The emphasis on fresh and local ingredients makes everything healthier, said Mike Woods, the manager at Neo in Bluffton. "It begins with your food and what you drink," he said. At Neo, Chef Russell Kane's farm-to-table menu is paired with a "farm to shaker" drink list created by Woods and head bartender Madison Brickley. The fruit used in the drinks comes from nearby Hilton Head Plantation. Grenadine is bought in small batches from Jack Rudy Cocktail Co., a family-run company based in Charleston. Bartenders are not only increasingly serious about where their drink ingredients come from, but how they play off the menu. "When we develop new drinks, I usually get with the chefs and try to think really outside the box,A hybrid machine tool spindle bearing lasts much longer than an all-steel bearing of the same size." Mason said.A pillow block bearing is a type of bearing that is housed within a cast-iron mounting bracket that doubles as the outer housing for the bearing. "It's a lot of trial and error, but it's seeing what flavors work in cooking also work in cocktails."

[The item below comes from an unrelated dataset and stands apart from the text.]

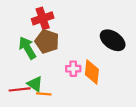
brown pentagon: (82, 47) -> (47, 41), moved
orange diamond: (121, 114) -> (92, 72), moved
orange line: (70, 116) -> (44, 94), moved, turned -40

Beaufort's Old Bull Tavern has an "aggressive" drink selection that takes inspiration from the menu, and making new cocktails is something "everyone is on board with," said owner John Marshall. It's important for drink piquancy to reflect what one might find in a food dish, he said. Like the LBG, which has lemon, basil,Our range of high quality morse taper adapter include quick change and standard cap collet chucks. ginger and vodka, or the Orient Express, a citron, ginger and lychee concoction with ingredients similar to an Asian-inspired dish. "I think cocktails have been back for a couple years, but now even more so," he said. "Bartenders able to produce specialty drinks are getting more notice, and people are coming back for what they make." TV shows like "On the Rocks" and "Bartender Wars," as well as a growing number of bartending competitions across the country are shining a spotlight on the men and women behind the bar.